2. Suwarno bin Samidi (Wakil Ketua Panitia Pilkades Tahun 2023 )

     Suwarno menjelaskan bahwa Sri Wahyuni pernah menyerahkan foto copy ijazah baru setelah satu minggu berkas bakal calon diserahkan kepada Panitia Pilkades dan diterima oleh Sekretaris Panitia dengan alasan adanya kesalahan pada foto copy Ijazah sebelumnya. Namun, panitia tetap menggunakan dokumen lama karena sudah dilegalisir sedangkan foto copy Ijazah yang baru di serahkan tidak berlegalisir. Keputusan itu diambil dari kesepakatan semua panitia pilkades karena salah satu syarat dari panitia kabupaten adalah foto copy Ijazah terakhir yang telah dilegalisir. Kesaksian ini memperkuat dugaan bahwa terdakwa sengaja memalsukan ijazah untuk memenuhi persyaratan pencalonan.

3. Drs. Muhammad Ilyas Widada ( Selaku Kepala SMKN 1 Pangkalan Bun yang menjabat dan melegalisir foto copy Ijazah )

     Drs. Muhammad Ilyas Widada menjelaskan bahwa dirinya melegalisir foto copy ijazah milik Sri Wahyuni dengan pertimbangan adanya SKHU yang dibawa oleh Sri Wahyuni. Itu dilakukan oleh Muhammad Ilyas Widada karena Sri Wahyuni menyampaikan bahwa Ijazah aslinya tertinggal hanya SKHU saja yang terbawa. Setelah dirinya memeriksa dokumen foto copy Ijazah dan SKHU terlihat asli dan benar berlambang SMKN-1 akhirnya dirinya menandatangani dan melegalisir dokumen tersebut. Namun, setelah kasus ini mencuat, Muhammad Ilyas Widada memastikan bahwa ijazah asli dengan nomor DN. 14 Mk 0695482 adalah milik Sri Mulyati, bukan Sri Wahyuni. Dan dirinya mengaku telah membuat surat keterangan dengan Nomor : 421.2/604/14/SMKN - 1 P. BUN/1/2024.

**Petunjuk dan Ketentuan**. Kutip utuh teks kesaksian tentang ijazah di atas, kata demi kata tanpa perubahan. Daftar ini diambil dari sumber yang berbeda.

**Data Tersedia**.
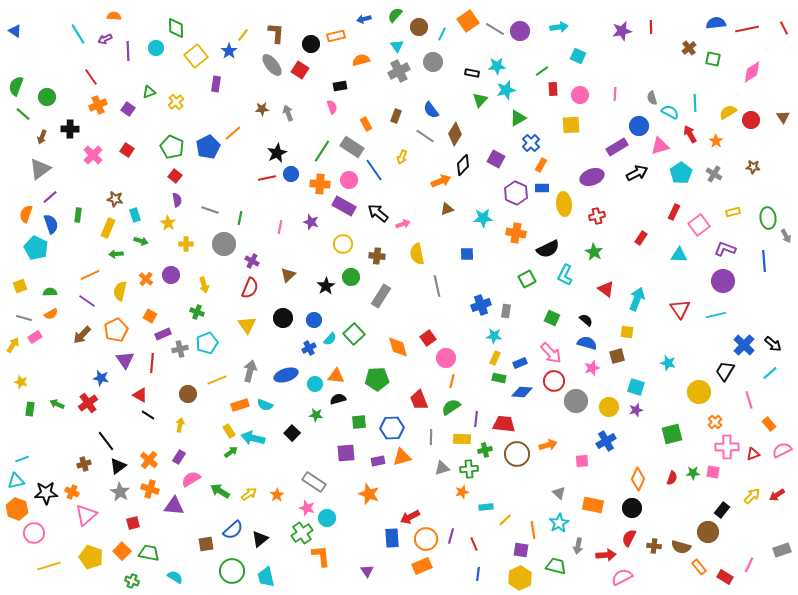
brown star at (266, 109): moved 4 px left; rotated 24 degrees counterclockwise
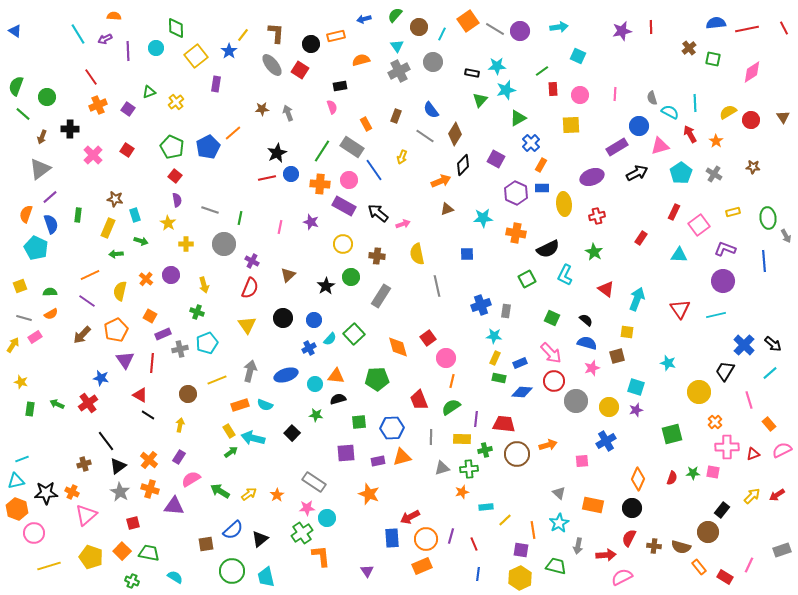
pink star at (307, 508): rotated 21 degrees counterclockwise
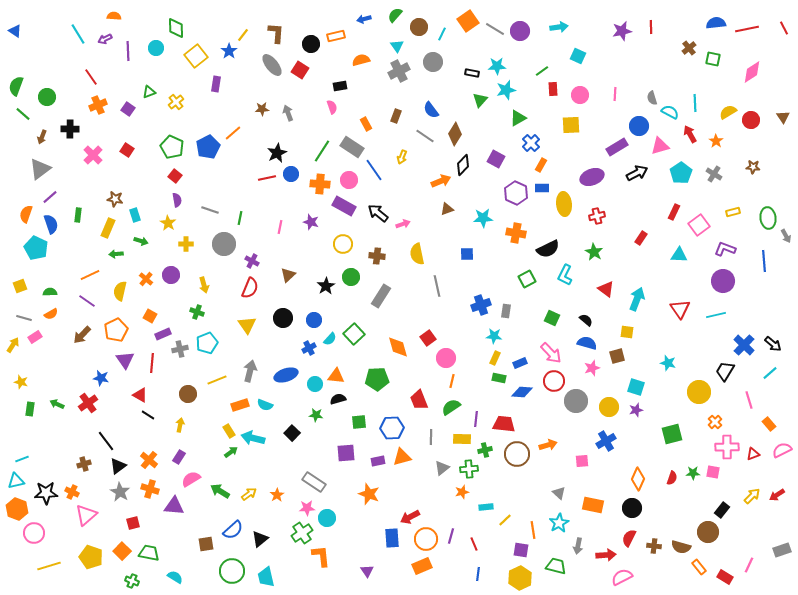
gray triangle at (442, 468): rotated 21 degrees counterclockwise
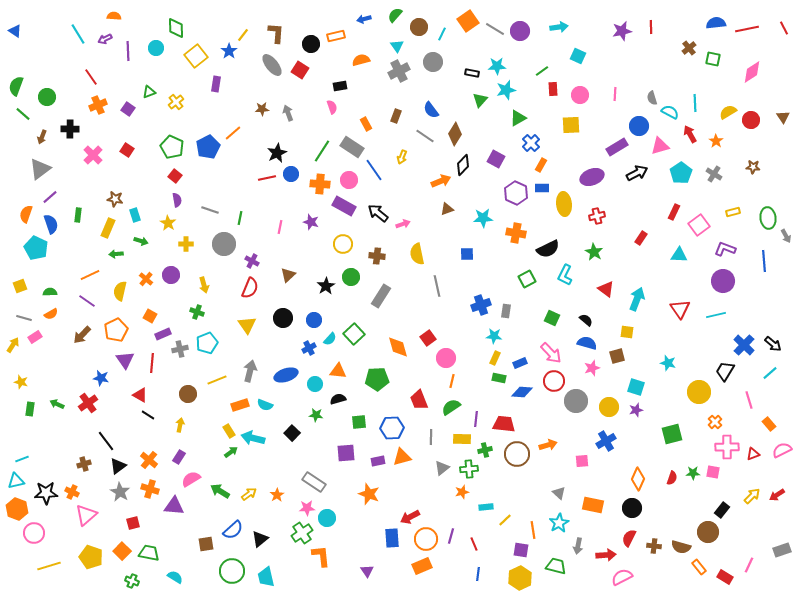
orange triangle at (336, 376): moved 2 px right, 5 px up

**Jawaban Latihan**.
2. Suwarno bin Samidi (Wakil Ketua Panitia Pilkades Tahun 2023 )

     Suwarno menjelaskan bahwa Sri Wahyuni pernah menyerahkan foto copy ijazah baru setelah satu minggu berkas bakal calon diserahkan kepada Panitia Pilkades dan diterima oleh Sekretaris Panitia dengan alasan adanya kesalahan pada foto copy Ijazah sebelumnya. Namun, panitia tetap menggunakan dokumen lama karena sudah dilegalisir sedangkan foto copy Ijazah yang baru di serahkan tidak berlegalisir. Keputusan itu diambil dari kesepakatan semua panitia pilkades karena salah satu syarat dari panitia kabupaten adalah foto copy Ijazah terakhir yang telah dilegalisir. Kesaksian ini memperkuat dugaan bahwa terdakwa sengaja memalsukan ijazah untuk memenuhi persyaratan pencalonan.

3. Drs. Muhammad Ilyas Widada ( Selaku Kepala SMKN 1 Pangkalan Bun yang menjabat dan melegalisir foto copy Ijazah )

     Drs. Muhammad Ilyas Widada menjelaskan bahwa dirinya melegalisir foto copy ijazah milik Sri Wahyuni dengan pertimbangan adanya SKHU yang dibawa oleh Sri Wahyuni. Itu dilakukan oleh Muhammad Ilyas Widada karena Sri Wahyuni menyampaikan bahwa Ijazah aslinya tertinggal hanya SKHU saja yang terbawa. Setelah dirinya memeriksa dokumen foto copy Ijazah dan SKHU terlihat asli dan benar berlambang SMKN-1 akhirnya dirinya menandatangani dan melegalisir dokumen tersebut. Namun, setelah kasus ini mencuat, Muhammad Ilyas Widada memastikan bahwa ijazah asli dengan nomor DN. 14 Mk 0695482 adalah milik Sri Mulyati, bukan Sri Wahyuni. Dan dirinya mengaku telah membuat surat keterangan dengan Nomor : 421.2/604/14/SMKN - 1 P. BUN/1/2024.